Start of Given text
The resulting LCZ maps of Sydney and Melbourne are shown in Figures 2, 3, respectively (Conroy, 2021; Nazarian, 2022). There were 13 LCZs identified in greater Sydney (8 built-up and five natural classes) with three dominating built-up categories: sparsely built, open low-rise, and compact low-rise (Figure 2A). In greater Melbourne, 14 LCZs were classified (8 built-up and six natural classes) with open low-rise and sparsely built areas representing more than 80% of the built up LCZs (Figure 3-left). The higher percentage of low plants in greater Melbourne can be explained by the larger number of local farms in the area. A higher percentage of compact low-rise neighbourhoods in Sydney is observed in older inner-city suburbs that are often water-bound and in the proximity of the central business district areas. Overall, both cities only have a small percentage of compact LCZs presented (19 and 6% of built-up LCZs for greater Sydney and Melbourne, respectively) a consequence of the low-density suburban sprawl which comprises most Australian cities.

FIGURE 2

FIGURE 2. Local Climate Zone map of greater Sydney, Australia (B) obtained using local training areas and LCZ Generator tool (Demuzere et al., 2021) shown together with the histogram distribution of LCZ classes across the area (A).

FIGURE 3

FIGURE 3. Same as Figure 2 for greater Melbourne, Australia.

2.2 Geoscape Derived Datasets

2.2.1 Land Cover Data

An independent high resolution dataset of two-dimensional land cover (Geoscape Surface Cover v1.6, 2020) was used to define surface cover fractions and enable comparison with the LCZ approach. The Geoscape surface data consists of 10 surface type categories at 2 m resolution, collected through remote sensing between 2017 and 2019, with coverage of all Australian towns and cities with populations greater than 200 persons. Coverage outside of urban areas is also available at 30 m resolution across the Australian continent (not used). Accuracy of land cover classification is greater than 90% (Geoscape Surface Cover v1.6, 2020). Using the 2 m urban data for two Australian cities, Sydney and Melbourne, we resample the ten Geoscape surface classes into six primary categories and two secondary categories (Table 3) at 100 m resolution. Cloud and shadow categories are not retained but are used to rescale other fractions so that primary and secondary categories each sum to 1 within grids.

TABLE 3

TABLE 3. Surface cover categories for the original Geoscape data and the derived dataset.

2.2.2 Morphology Data

Three-dimensional morphology data are derived from the datasets of buildings (Geoscape Buildings v2.0, 2020) and trees (Geoscape Trees v1.6, 2020). The buildings data consist of geolocated outlines of buildings within Australia with area greater than 9 m² (approximately 15 million buildings), along with associated building metadata such as roof height. Trees data are raster-based with canopy height at 2 m resolution. Buildings and Trees datasets were collected through remote sensing (predominantly between 2017 and 2019) and processed through automated and manual processes using satellite-derived Digital Surface Model (DSM) or Digital Elevation Model (DEM) and aerial-derived stereo digitisation information. Vertical accuracy is approximately 0.1 m for aerial and 1 m for satellite derived building and tree heights. Horizontal accuracy is approximately 0.2 m for aerial and 2.5 m for satellite derived positioning (Geoscape Buildings v2.0, 2020; Geoscape Trees v1.6, 2020).
End of Given text
Start of The data
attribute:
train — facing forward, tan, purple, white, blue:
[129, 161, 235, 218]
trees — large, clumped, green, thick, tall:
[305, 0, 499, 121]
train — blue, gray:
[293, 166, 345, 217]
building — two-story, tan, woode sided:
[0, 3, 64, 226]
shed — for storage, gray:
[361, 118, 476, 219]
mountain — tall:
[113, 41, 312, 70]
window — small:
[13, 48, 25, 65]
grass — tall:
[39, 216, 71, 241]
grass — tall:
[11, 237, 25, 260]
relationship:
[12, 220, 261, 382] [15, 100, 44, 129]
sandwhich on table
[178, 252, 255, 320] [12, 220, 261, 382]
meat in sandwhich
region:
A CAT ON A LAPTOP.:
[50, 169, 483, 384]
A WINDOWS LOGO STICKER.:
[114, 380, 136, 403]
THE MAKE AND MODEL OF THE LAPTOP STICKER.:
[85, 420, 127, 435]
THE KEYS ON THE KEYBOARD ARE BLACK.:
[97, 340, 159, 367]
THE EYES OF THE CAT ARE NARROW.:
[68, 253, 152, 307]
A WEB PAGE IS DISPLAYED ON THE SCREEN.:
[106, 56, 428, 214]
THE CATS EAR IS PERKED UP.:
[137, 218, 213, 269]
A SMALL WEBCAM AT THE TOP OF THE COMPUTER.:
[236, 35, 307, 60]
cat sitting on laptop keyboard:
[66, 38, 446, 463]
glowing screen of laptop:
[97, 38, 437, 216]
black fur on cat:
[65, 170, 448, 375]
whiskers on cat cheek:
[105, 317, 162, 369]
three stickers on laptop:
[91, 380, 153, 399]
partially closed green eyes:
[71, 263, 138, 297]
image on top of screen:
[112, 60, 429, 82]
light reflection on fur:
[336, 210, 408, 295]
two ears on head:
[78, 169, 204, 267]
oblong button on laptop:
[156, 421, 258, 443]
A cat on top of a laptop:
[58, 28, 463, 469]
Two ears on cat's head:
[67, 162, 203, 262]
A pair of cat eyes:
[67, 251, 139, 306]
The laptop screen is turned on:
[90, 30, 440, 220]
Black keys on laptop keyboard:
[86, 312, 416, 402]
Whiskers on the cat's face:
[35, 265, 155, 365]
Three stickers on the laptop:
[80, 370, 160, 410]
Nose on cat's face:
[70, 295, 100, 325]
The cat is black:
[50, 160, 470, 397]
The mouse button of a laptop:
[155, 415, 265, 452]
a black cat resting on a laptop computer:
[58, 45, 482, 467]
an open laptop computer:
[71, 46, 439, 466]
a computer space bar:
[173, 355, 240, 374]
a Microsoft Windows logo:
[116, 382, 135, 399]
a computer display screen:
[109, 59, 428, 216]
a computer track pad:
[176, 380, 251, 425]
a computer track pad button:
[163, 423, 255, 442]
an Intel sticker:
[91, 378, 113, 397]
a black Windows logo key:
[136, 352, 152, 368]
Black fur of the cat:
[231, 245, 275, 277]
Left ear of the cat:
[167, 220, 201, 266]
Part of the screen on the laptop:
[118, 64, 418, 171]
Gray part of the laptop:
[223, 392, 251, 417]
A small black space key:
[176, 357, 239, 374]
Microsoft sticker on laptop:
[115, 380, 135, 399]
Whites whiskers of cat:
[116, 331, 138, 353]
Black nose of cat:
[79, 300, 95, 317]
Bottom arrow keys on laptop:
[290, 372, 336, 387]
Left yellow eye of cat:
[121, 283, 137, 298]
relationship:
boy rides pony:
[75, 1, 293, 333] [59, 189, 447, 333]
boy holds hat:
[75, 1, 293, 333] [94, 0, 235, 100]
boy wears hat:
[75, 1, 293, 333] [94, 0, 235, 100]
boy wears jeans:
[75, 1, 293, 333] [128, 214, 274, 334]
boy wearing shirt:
End of The data
Exercise tasks:
• A. From the Sydney and Melbourne land-cover text, list every Geoscape dataset it names, with its version number.
• B. Check each statement against the Sydney and Melbourne land-cover text. Answer yes or no, and quote the words that decide it.
(i) Fourteen LCZs were classified in greater Melbourne.
(ii) The study used the 30 m Geoscape coverage outside urban areas.
(iii) The buildings data include buildings with an area under 9 m².
• C. Carry the Sydney and Melbourne land-cover text forward from its last sentence.

Answers for each item:
• A.
- Geoscape Surface Cover v1.6
- Geoscape Buildings v2.0
- Geoscape Trees v1.6

• B.
(i) Yes: "In greater Melbourne, 14 LCZs were classified"
(ii) No: "Coverage outside of urban areas is also available at 30 m resolution across the Australian continent (not used)."
(iii) No: "geolocated outlines of buildings within Australia with area greater than 9 m²"

• C.
With these datasets we derive a range of gridded morphological statistics that are commonly used in urban modelling and observational studies (source code available in Supplementary Material). First, we calculate each building’s external wall area by multiplying building perimeter with building height (defined here as the average of building roof and eave heights), and each building’s frontal area is calculated by averaging the cross-sectional area of a building in two cardinal directions. These building-specific parameters are then used to calculate gridded statistics.

The gridded mean, maximum and standard deviations of building height ($H_{avg},H_{max}$, $H_{std}$) are calculated, with building footprint area used to weight $H_{avg}$ so that buildings with larger plan area have greater influence on grid height statistics. Wall area density $\left({\lambda }_w\right)$ is calculated by summing the building wall area within a grid and divided by the grid plan area. Frontal area density $\left({\lambda }_f\right)$ is calculated by summing building frontal areas and dividing by grid plan area (Grimmond and Oke, 1999).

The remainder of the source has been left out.